Entries taken from a collection
════
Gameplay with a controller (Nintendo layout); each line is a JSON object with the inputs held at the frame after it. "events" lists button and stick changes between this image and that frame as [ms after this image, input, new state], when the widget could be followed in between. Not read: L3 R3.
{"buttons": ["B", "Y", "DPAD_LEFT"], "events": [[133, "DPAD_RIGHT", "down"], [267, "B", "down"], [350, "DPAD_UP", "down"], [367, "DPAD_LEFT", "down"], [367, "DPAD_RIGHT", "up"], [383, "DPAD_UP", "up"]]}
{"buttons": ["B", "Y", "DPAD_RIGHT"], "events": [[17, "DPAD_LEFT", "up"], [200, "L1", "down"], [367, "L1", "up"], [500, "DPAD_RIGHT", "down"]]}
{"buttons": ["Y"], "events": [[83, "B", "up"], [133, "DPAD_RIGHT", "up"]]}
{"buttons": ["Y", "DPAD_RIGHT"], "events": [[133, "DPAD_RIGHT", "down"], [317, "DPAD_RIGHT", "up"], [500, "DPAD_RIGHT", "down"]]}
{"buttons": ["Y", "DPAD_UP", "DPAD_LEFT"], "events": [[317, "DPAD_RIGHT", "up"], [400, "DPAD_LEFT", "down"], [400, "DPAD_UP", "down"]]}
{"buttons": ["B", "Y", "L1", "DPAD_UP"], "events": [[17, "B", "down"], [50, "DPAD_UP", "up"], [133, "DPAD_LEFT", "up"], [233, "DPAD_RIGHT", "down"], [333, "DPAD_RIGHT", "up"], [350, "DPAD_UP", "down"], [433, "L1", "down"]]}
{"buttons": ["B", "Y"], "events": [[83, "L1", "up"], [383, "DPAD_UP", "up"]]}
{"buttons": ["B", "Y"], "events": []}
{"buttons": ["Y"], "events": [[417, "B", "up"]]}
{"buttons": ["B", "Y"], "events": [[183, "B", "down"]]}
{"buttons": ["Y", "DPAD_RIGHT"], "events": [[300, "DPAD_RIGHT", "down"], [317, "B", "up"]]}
════
WORK INSTRUCTION = Show the lines above that have the word "down".

WRITTEN RESPONSE =
{"buttons": ["B", "Y", "DPAD_LEFT"], "events": [[133, "DPAD_RIGHT", "down"], [267, "B", "down"], [350, "DPAD_UP", "down"], [367, "DPAD_LEFT", "down"], [367, "DPAD_RIGHT", "up"], [383, "DPAD_UP", "up"]]}
{"buttons": ["B", "Y", "DPAD_RIGHT"], "events": [[17, "DPAD_LEFT", "up"], [200, "L1", "down"], [367, "L1", "up"], [500, "DPAD_RIGHT", "down"]]}
{"buttons": ["Y", "DPAD_RIGHT"], "events": [[133, "DPAD_RIGHT", "down"], [317, "DPAD_RIGHT", "up"], [500, "DPAD_RIGHT", "down"]]}
{"buttons": ["Y", "DPAD_UP", "DPAD_LEFT"], "events": [[317, "DPAD_RIGHT", "up"], [400, "DPAD_LEFT", "down"], [400, "DPAD_UP", "down"]]}
{"buttons": ["B", "Y", "L1", "DPAD_UP"], "events": [[17, "B", "down"], [50, "DPAD_UP", "up"], [133, "DPAD_LEFT", "up"], [233, "DPAD_RIGHT", "down"], [333, "DPAD_RIGHT", "up"], [350, "DPAD_UP", "down"], [433, "L1", "down"]]}
{"buttons": ["B", "Y"], "events": [[183, "B", "down"]]}
{"buttons": ["Y", "DPAD_RIGHT"], "events": [[300, "DPAD_RIGHT", "down"], [317, "B", "up"]]}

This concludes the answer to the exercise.